*** Opening of Data for this task ***

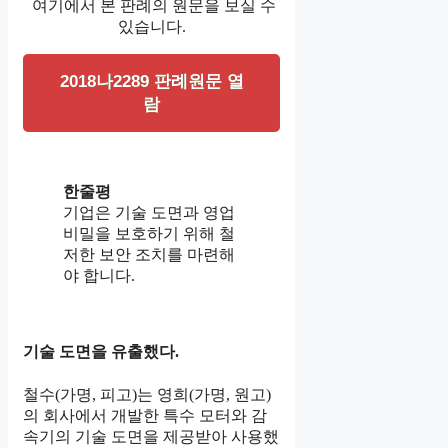
여기에서 본 판례의 원문을 보실 수
있습니다.
2018나2289 판례원문 열
람
한줄평
기업은 기술 도면과 영업
비밀을 보호하기 위해 철
저한 보안 조치를 마련해
야 합니다.
기술 도면을 유출했다.
철수(가명, 피고)는 영희(가명, 원고)
의 회사에서 개발한 특수 모터와 감
속기의 기술 도면을 제공받아 사용했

*** Close of Data for this task ***

▶ _Job item_
Render every line of text in the data above as a Markdown table with the columns Row and Line, numbering the rows in order and omitting blank lines. Leave the pictures out of the table.

▶ _Task result_
| Row | Line |
|---|---|
| 1 | 여기에서 본 판례의 원문을 보실 수 |
| 2 | 있습니다. |
| 3 | 2018나2289 판례원문 열 |
| 4 | 람 |
| 5 | 한줄평 |
| 6 | 기업은 기술 도면과 영업 |
| 7 | 비밀을 보호하기 위해 철 |
| 8 | 저한 보안 조치를 마련해 |
| 9 | 야 합니다. |
| 10 | 기술 도면을 유출했다. |
| 11 | 철수(가명, 피고)는 영희(가명, 원고) |
| 12 | 의 회사에서 개발한 특수 모터와 감 |
| 13 | 속기의 기술 도면을 제공받아 사용했 |